■ **Quoted passage**
┄┄┄┄┄┄

If you use a head that was designed for a Boehm flute, it will have the parabol-ish taper, and this is rather incompatible with the diatonic flute with thick walls and classic tapered bore. Some of the intervals will be just bizarre. The upper harmonics may be unsupported, and this can give you a thin tone. The flute won’t sound anything like it did when it left Clementi’s shop.
If the bore is not the same diameter, you will be having a predictable change on certain intervals of the scale. It’s not at all about “restricting the airflow,” as though a great flow were fighting its way thru a bottleneck in plumbing. Instead, it’s about Rayleigh’s Rules of bore perturbations. Many of the classic flutes (and recorders) do well to have a sudden restriction at the lower end of the head. In this regard, some makers have a better understanding than others.
It sounds to me like you need a flutemaker who has samples of the different combinations for you to try out.
Walt
Thanks very much Walt. You understood my question perfectly. I can’t say I’ve heard of Rayleigh’s Rules before, but I think I get the idea. Anyway, I have sent the flute to LA to see if Jon C can address some tuning issues and will wait for his assessment. I appreciate your response and wish you a Happy Thanksgiving. Steve
I have an 1857 Metzler with a Hamilton head joint. Fantastic combination!
The original head joint seemed to be happiest at around A=456 or so, didn’t play well pulled far enough to get to A=440 so I commissioned Hammy to build me a longer head joint.
Now assertions like this always flummox me. If a new head is made with the same bore diameter as the original and the same size embouchure hole (cut affects tone quality and responsiveness but is not relevant to pitch/intonation, though the effective volume of the chimney can affect that) it cannot make any difference to scale tuning. The simple fact that the wood-covered part of the tuning slide is longer cannot possibly have any effect on intonation. The sounding length necessary to tune to 440 (or whatever) will be exactly the same, you just won’t have as much slide showing as with the original. If the original head can be tuned down to 440 within its design range there is (can be!) no advantage in terms of physics/acoustics in making a new head which is identical except in length.

┄┄┄┄┄┄

■ **Source material**
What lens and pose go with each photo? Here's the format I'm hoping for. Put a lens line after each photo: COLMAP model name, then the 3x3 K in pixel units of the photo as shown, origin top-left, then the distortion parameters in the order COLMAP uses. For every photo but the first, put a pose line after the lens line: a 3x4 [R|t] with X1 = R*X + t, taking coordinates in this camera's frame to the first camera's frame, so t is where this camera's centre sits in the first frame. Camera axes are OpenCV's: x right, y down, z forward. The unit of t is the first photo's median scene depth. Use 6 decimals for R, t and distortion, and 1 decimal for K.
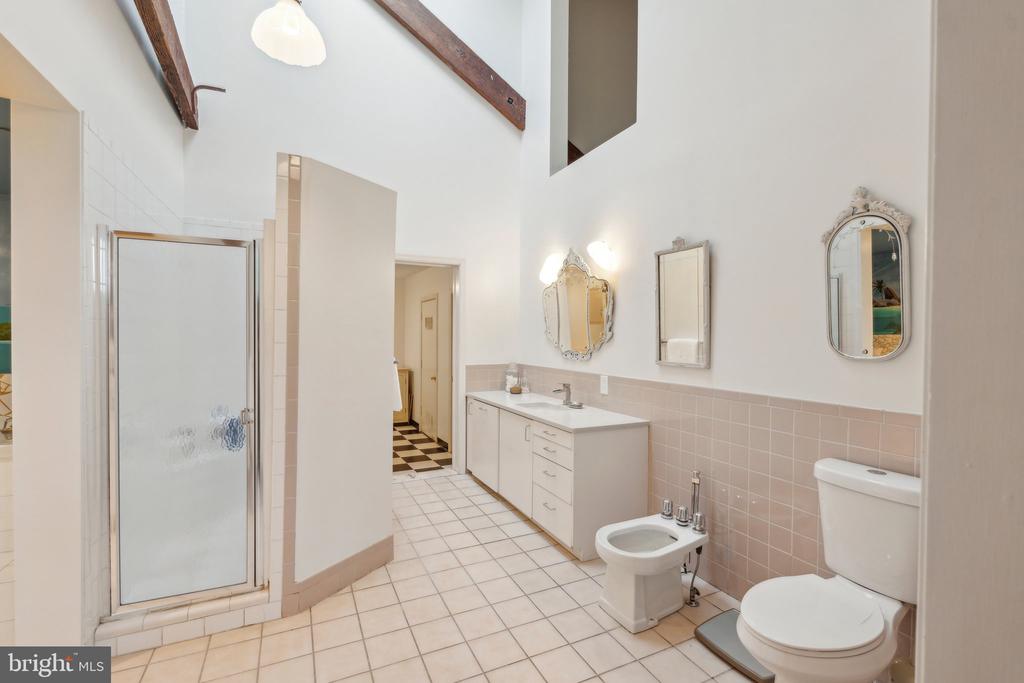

┄┄┄┄┄┄

Recast the paragraph in the flute discussion that begins "If the bore is not the same diameter" as a short bulleted list that keeps its main facts. The lines are separate material from the flute discussion.

- A bore of a different diameter causes a predictable change in certain intervals of the scale.
- This is not about "restricting the airflow," as if air were pushing through a bottleneck.
- It follows Rayleigh's Rules of bore perturbations.
- Many classic flutes and recorders benefit from a sudden restriction at the lower end of the head.
- Some makers understand this better than others.